▸ THE TASK
Start at the line below containing "Figure 13. Variations of B to θ (η) ." and stop at the line containing "Figure 2. Distributed". Repeat every line of that stretch exactly, and nothing outside it.

▸ DATA
━━━━━━━━━━━━━━━━━━━━━━━━━━━━━━

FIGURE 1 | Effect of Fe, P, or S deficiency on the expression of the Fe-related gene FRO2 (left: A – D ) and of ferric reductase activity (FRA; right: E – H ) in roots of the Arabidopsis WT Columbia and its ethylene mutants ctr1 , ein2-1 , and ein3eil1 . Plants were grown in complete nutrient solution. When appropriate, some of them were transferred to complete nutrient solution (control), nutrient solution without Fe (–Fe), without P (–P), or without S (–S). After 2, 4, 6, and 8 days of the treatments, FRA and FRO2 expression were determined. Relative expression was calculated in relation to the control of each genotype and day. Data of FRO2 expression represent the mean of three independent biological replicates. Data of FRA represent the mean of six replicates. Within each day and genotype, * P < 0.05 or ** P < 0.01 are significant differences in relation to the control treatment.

━━━━━━━━━━━━━━━━━━━━━━━━━━━━━━

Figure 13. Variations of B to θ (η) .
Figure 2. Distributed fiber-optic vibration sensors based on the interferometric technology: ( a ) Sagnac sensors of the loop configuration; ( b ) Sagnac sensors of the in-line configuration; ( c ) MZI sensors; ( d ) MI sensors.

━━━━━━━━━━━━━━━━━━━━━━━━━━━━━━

▸ RESPONSE AREA
Figure 13. Variations of B to θ (η) .
Figure 2. Distributed fiber-optic vibration sensors based on the interferometric technology: ( a ) Sagnac sensors of the loop configuration; ( b ) Sagnac sensors of the in-line configuration; ( c ) MZI sensors; ( d ) MI sensors.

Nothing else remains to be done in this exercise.